» **SELECTED TEXT**:
◆ ◆ ◆ ◆ ◆ ◆ ◆

An IAAF statement yesterday said the organisation had started its research at a meeting in Rome on July 13 where South African Pistorius, a double amputee who runs with carbon fibre blades fitted to his legs, competed against able-bodied athletes.
"Video analysis was made of Oscar and the other runners by a team from the Sports Science Institute of the Italian Olympic Committee," the statement said.
"As a result of these initial findings, it has been agreed that the IAAF will fund further laboratory research to investigate and define the properties of Oscar's prosthetic blades."
The statement said the research would be led by "one of the world's leading independent experts in athletics biomechanics", Peter Bruggeman of the Institute of Biomechanics at the German Sport University of Cologne.
The analysis is expected to take three weeks but it will not be done before October.
IAAF president Lamine Diack gave the process a guarded blessing.
"... Now that Oscar has improved his times to the extent that he is able to compete in open athletics competitions, the IAAF has a duty to make sure that his prosthetics are analysed carefully," the statement quoted Diack as saying.

◆ ◆ ◆ ◆ ◆ ◆ ◆

» **QUESTIONS TO ANSWER**:
1 - In the passage about the IAAF statement, who was named to lead the research on the prosthetic blades?
2 - Please quote the lines of the listing, starting at its first line and ending at the line that contains "2029 году составит", with both ends included.

» **PROVIDED INFORMATION**:
◆ ◆ ◆ ◆ ◆ ◆ ◆

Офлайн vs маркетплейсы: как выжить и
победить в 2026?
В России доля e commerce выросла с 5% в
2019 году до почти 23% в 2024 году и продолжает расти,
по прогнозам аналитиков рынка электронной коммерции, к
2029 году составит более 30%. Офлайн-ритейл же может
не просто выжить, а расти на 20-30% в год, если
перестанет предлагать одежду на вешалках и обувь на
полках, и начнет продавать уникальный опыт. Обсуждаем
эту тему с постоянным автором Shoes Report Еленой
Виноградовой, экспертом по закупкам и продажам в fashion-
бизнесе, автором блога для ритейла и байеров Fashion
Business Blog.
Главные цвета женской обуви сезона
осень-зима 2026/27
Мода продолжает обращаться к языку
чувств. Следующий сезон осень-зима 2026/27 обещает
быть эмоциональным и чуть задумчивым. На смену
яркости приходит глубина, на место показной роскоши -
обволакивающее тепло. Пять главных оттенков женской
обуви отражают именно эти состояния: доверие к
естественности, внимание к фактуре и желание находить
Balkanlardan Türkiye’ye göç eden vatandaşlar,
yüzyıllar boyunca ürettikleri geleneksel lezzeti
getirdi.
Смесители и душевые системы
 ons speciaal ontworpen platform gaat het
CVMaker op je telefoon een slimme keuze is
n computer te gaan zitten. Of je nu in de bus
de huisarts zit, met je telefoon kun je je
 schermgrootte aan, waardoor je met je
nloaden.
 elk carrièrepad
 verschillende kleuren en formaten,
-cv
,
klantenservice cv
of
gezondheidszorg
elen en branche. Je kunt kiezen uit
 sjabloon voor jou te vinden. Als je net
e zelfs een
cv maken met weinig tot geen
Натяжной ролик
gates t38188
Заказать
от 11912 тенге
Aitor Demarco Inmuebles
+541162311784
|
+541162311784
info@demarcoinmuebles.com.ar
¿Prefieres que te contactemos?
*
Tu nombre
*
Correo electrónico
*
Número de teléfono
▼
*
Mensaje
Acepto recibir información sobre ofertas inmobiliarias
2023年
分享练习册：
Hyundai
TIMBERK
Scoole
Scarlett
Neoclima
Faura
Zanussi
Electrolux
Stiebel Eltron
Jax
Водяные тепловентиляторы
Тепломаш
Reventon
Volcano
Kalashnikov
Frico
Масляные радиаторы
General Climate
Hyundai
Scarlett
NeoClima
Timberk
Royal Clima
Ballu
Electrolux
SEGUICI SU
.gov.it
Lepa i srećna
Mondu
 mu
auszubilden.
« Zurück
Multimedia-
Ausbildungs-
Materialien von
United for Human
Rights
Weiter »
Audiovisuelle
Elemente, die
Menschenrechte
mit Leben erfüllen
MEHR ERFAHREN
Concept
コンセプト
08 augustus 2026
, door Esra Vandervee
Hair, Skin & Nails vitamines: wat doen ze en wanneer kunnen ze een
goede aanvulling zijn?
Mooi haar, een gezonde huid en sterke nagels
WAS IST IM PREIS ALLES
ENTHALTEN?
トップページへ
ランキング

◆ ◆ ◆ ◆ ◆ ◆ ◆

» **PROBLEM SOLUTIONS**:
1 - Peter Bruggeman of the Institute of Biomechanics at the German Sport University of Cologne.

2 -
Офлайн vs маркетплейсы: как выжить и
победить в 2026?
В России доля e commerce выросла с 5% в
2019 году до почти 23% в 2024 году и продолжает расти,
по прогнозам аналитиков рынка электронной коммерции, к
2029 году составит более 30%. Офлайн-ритейл же может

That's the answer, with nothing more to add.